O Império Romano sempre priorizou a administração indireta, sendo sua política geral deixar à cidade-estado, conquistada ou anexada, a competência para organizar suas instituições judiciárias (na defesa dos interesses que não diziam respeito a Roma), de modo que as questões locais fossem resolvidas por tribunais locais. Por isso, os líderes judeus mais de uma vez mostraram preferência por um governador romano a um príncipe local.
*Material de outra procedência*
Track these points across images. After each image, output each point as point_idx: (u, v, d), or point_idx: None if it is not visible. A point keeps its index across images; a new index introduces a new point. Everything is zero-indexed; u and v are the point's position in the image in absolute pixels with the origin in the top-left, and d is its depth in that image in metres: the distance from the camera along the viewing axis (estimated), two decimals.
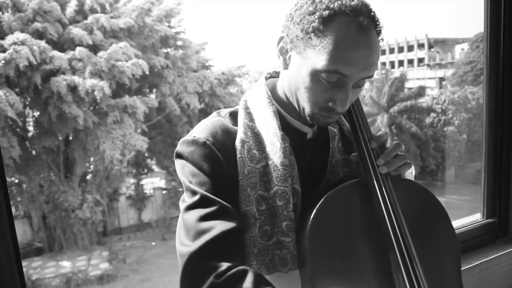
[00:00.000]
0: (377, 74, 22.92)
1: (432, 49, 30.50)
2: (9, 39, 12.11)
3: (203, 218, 0.77)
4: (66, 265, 14.29)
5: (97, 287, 13.54)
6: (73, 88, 12.90)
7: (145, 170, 18.16)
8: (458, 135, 20.32)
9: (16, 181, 14.56)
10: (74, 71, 13.22)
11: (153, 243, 15.95)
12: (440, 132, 20.68)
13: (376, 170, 0.87)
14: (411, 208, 0.89)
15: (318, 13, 0.76)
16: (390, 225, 0.82)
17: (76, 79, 12.89)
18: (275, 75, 0.94)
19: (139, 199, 17.30)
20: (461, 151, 20.39)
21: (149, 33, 14.99)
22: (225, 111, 0.93)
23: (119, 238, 16.24)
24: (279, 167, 0.82)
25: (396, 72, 22.54)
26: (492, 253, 1.91)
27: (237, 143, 0.84)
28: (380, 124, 20.52)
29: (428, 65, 29.12)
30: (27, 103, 13.80)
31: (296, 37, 0.79)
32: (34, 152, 14.51)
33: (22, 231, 15.06)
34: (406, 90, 21.36)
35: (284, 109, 0.90)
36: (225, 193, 0.81)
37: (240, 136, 0.85)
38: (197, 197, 0.80)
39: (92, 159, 14.73)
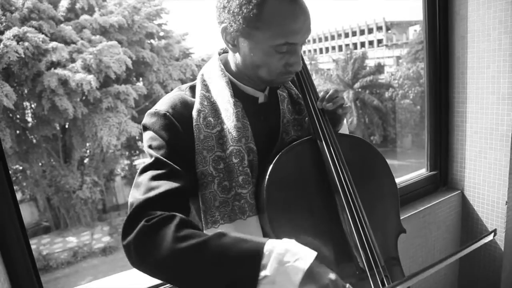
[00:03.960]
0: (342, 55, 22.99)
1: (389, 31, 30.51)
2: (7, 33, 11.68)
3: (154, 178, 0.80)
4: (72, 240, 14.20)
5: (101, 258, 13.56)
6: (64, 82, 12.54)
7: (137, 152, 17.94)
8: (413, 107, 20.64)
9: (20, 168, 14.22)
10: (65, 65, 12.84)
11: None
12: (398, 105, 20.94)
13: (323, 127, 0.92)
14: (355, 159, 0.94)
15: (253, 2, 0.79)
16: (335, 172, 0.88)
17: (67, 73, 12.51)
18: (227, 50, 0.96)
19: (133, 178, 17.03)
20: (416, 120, 20.71)
21: (138, 29, 14.61)
22: (185, 86, 0.96)
23: (118, 214, 16.09)
24: (233, 130, 0.86)
25: (359, 53, 22.53)
26: (434, 200, 2.03)
27: (194, 113, 0.88)
28: (346, 100, 20.52)
29: (386, 45, 29.21)
30: (24, 95, 13.41)
31: (241, 25, 0.82)
32: (34, 141, 14.17)
33: (30, 213, 14.84)
34: (368, 68, 21.48)
35: (237, 79, 0.93)
36: (180, 157, 0.84)
37: (196, 106, 0.88)
38: (152, 160, 0.83)
39: (88, 144, 14.51)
Depois da morte de Herodes, o Grande, embaixadores do Sinédrio foram a Roma dizer a César Augusto que preferiam um prefeito imperial estrangeiro a qualquer dos filhos de Herodes. Dez anos após, fizeram o mesmo quanto a Arquelau, comunicando as arbitrariedades do etnarca e conseguindo sua deposição, para, a partir daí, sujeitarem-se ininterruptamente à administração de procuradores de Roma. Essa preferência só encontra respaldo numa conclusão: os direitos tradicionais dos judeus de autodeterminação eram mais respeitados pelos administradores imperiais. Os romanos não tinham interesse na jurisdição interna dos judeus e só aceitaram mandar um governador para a Judeia com relutância, pela necessidade de proteger as estradas que comunicavam a Síria ao Egito.
Muito provavelmente, os prefeitos romanos se reservavam o poder de julgar e punir infrações capituladas como insurreição, alta traição ou perturbação da ordem pública. Quanto aos temas de ordem religiosa, e nos demais casos previstos na legislação mosaica, a autonomia judaica foi preservada, abrangendo mesmo o poder de julgar sobre vida e morte, e a respectiva execução da sentença, inclusive com diferentes tipos de penas capitais.
É preciso reconhecer, todavia, que, do ponto de vista histórico, não há confirmação sobre a competência legal do Sinédrio para a aplicação da pena capital por autoridade própria. E talvez esse seja um enigma insolúvel, se depender das fontes humanas.
Seja como for, os evangelhos num ponto não deixam dúvidas: no edifício destinado ao desempenho das funções do Grande Sinédrio, o tribunal judaico, ou uma comissão de seus representantes, interpelado por Caifás, julgou Jesus réu de morte.
A sessão judicial foi encerrada e sua condenação aprovada.
O manso então foi ultrajado: cuspiram-lhe no rosto, esbofetearam-no; fizeram zombarias. Cruel brincadeira divertiu os circunstantes: cobriram- lhe o rosto com um pano e, dando-lhe golpes, escarneceram:
— “Faze-nos uma profecia, Cristo: quem é que te bateu?”